A chart from Freddie Mac shows the downward trend in rates over the past four decades.

Freddie Mac mortgage survey from 1971 to 2020.
Freddie Mac mortgage survey from 1971 to 2020.

Freddie Mac

Note that Freddie Mac didn’t track 15-year mortgages until 1991 and the 5/1 hybrid ARM until 2005.

Low Rates Drive Housing Costs Higher

One of many things I’ve learned from Warren Buffett is that low interest rates drive asset prices higher. That’s certainly true in the housing market. As reported by Forbes Advisor, single-family home prices rose in 174 of 181 metropolitan areas over the past year.
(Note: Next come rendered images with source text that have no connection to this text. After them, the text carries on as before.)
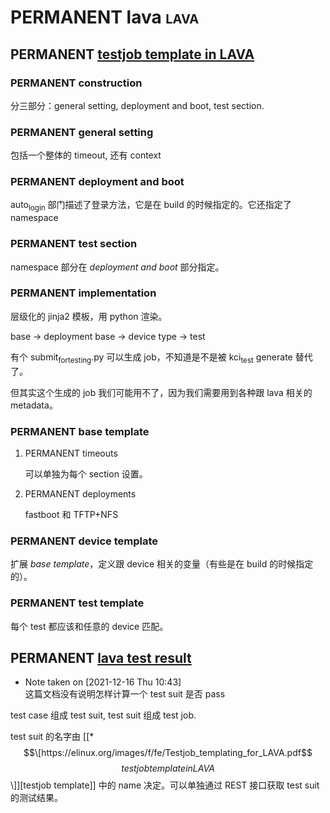 * PERMANENT lava                                                       :lava:
** PERMANENT [[https://elinux.org/images/f/fe/Testjob_templating_for_LAVA.pdf][testjob template in LAVA]]
  
*** PERMANENT construction
    分三部分：general setting, deployment and boot, test section.
   
*** PERMANENT general setting
    包括一个整体的 timeout, 还有 context

*** PERMANENT deployment and boot
    auto_login 部门描述了登录方法，它是在 build 的时候指定的。它还指定了 namespace
   
*** PERMANENT test section
    namespace 部分在 [[*deployment and boot][deployment and boot]] 部分指定。
   
*** PERMANENT implementation
    层级化的 jinja2 模板，用 python 渲染。

    base -> deployment base -> device type ->  test

    有个 submit_for_testing.py 可以生成 job，不知道是不是被 kci_test generate 替代了。

    但其实这个生成的 job 我们可能用不了，因为我们需要用到各种跟 lava 相关的 metadata。

*** PERMANENT base template
   
**** PERMANENT timeouts
    可以单独为每个 section 设置。
   
**** PERMANENT deployments
     fastboot 和 TFTP+NFS

*** PERMANENT device template
    扩展 [[*base template][base template]]，定义跟 device 相关的变量（有些是在 build 的时候指定的）。

*** PERMANENT test template
    每个 test 都应该和任意的 device 匹配。

** PERMANENT [[https://docs.lavasoftware.org/lava/results-intro.html][lava test result]]
   - Note taken on [2021-12-16 Thu 10:43] \\
     这篇文档没有说明怎样计算一个 test suit 是否 pass
   test case 组成 test suit, test suit 组成 test job.

   test suit 的名字由 [[*\[\[https://elinux.org/images/f/fe/Testjob_templating_for_LAVA.pdf\]\[testjob template in LAVA\]\]][testjob template]] 中的 name 决定。可以单独通过 REST 接口获取 test suit 的测试结果。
Some areas have seen double-digit gains. Huntsville, Alabama, for example, saw a 13.5% rising in single-family homes.

More recently, the National Association of Realtors reported this month that existing home sales grew for the fourth consecutive month. As of September, sales grew at a seasonally-adjusted annual rate of 6.54 million, up 9.4% from the prior month and almost 21% from one year ago. At the same time, the median existing-home price was $311,800, up almost 15% from a year ago.

Low rates aren’t the only driver behind the rise of housing costs. As NAR reported, total housing inventory decline month-over-month and year-over-year to 1.47 million. NAR said it was a record low that at current prices is enough to last just 2.7 months. Mark Zandi of Moody’s Analytics also noted the move away from urban centers to single-family homes in the suburbs as a factor in driving up housing costs. Both a shift to work-from-home arrangements and a desire to move out of densely populated areas have driven this change.

Refinancing Accelerates

The low rates have also caused an uptick in refinancing. According to the Washington Post, a key metric showing home owners paying off mortgages early rose to its highest level in 16 years. Prepayment activity reached more than 3% of all mortgages, up 12.7% from the prior month, according to mortgage data analytics firm Black Knight.
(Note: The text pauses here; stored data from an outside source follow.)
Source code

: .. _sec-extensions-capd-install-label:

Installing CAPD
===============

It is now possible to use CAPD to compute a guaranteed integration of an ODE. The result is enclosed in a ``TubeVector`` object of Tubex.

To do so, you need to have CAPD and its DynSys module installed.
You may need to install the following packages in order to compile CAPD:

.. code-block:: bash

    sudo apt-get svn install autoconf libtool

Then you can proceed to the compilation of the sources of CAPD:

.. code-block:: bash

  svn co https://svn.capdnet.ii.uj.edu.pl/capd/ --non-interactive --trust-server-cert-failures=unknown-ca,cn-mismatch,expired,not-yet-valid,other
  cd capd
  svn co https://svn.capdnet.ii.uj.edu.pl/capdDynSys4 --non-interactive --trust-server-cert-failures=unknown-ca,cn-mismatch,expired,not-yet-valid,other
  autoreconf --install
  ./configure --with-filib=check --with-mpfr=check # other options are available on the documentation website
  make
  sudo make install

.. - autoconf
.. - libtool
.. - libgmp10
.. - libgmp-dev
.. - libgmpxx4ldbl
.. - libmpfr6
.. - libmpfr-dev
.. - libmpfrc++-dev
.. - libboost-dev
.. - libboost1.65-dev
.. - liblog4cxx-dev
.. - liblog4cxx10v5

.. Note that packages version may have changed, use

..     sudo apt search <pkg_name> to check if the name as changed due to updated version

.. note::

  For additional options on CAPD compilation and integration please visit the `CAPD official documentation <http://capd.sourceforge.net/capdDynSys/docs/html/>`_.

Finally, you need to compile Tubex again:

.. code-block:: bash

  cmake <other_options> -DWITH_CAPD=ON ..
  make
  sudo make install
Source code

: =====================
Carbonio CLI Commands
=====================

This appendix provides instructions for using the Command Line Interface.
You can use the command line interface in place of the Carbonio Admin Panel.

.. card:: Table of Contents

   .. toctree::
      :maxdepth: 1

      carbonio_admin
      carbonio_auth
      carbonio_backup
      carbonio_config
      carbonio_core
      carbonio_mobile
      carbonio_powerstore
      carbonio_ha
The low rates can make refinancing enticing even for those who purchased or refinanced a home just one year ago. As noted above, today’s lower rates could save a borrower over $200 a month on a $300,000 30-year fixed rate mortgage. According to the Mortgage Bankers Association, mortgage applications volume decreased 0.6% on a seasonally adjusted basis from the prior week. This could be due in part to higher housing costs. Yet the Refinance Index shows an increase of 0.2% from the previous week and was 74% higher than a year ago.
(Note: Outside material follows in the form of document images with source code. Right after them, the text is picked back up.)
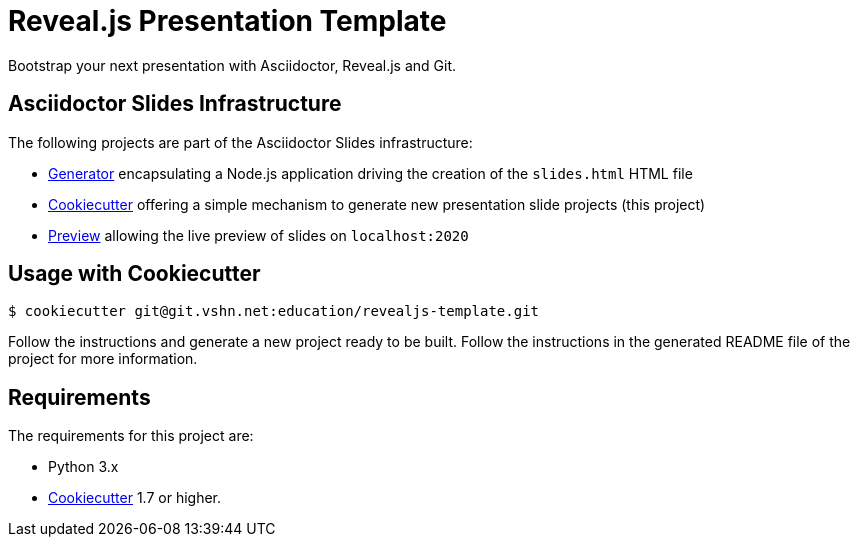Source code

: = Reveal.js Presentation Template

Bootstrap your next presentation with Asciidoctor, Reveal.js and Git.

== Asciidoctor Slides Infrastructure

The following projects are part of the Asciidoctor Slides infrastructure:

* https://git.vshn.net/education/asciidoctor-slides[Generator] encapsulating a Node.js application driving the creation of the `slides.html` HTML file
* https://git.vshn.net/education/revealjs-template[Cookiecutter] offering a simple mechanism to generate new presentation slide projects (this project)
* https://git.vshn.net/education/slides-preview[Preview] allowing the live preview of slides on `localhost:2020`

== Usage with Cookiecutter

[source,bash]
----
$ cookiecutter git@git.vshn.net:education/revealjs-template.git
----

Follow the instructions and generate a new project ready to be built. Follow the instructions in the generated README file of the project for more information.

== Requirements

The requirements for this project are:

* Python 3.x
* https://cookiecutter.readthedocs.io/[Cookiecutter] 1.7 or higher.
Covid-19 Can’t Slow the Housing Boom

The housing market is one of the few economic bright spots during the Covid-19 inspired recession. The increase in housing costs raises the question of whether we are in another housing bubble reminiscent of the 2007 crisis. Those in the real estate business naturally dismiss the idea of a housing bubble. While they acknowledge that some markets are overvalued, they believe this is driven by high demand and low supply. The numbers do support this theory.

At the same time, one can’t help but recall these words: “Those who cannot remember the past are condemned to repeat it.”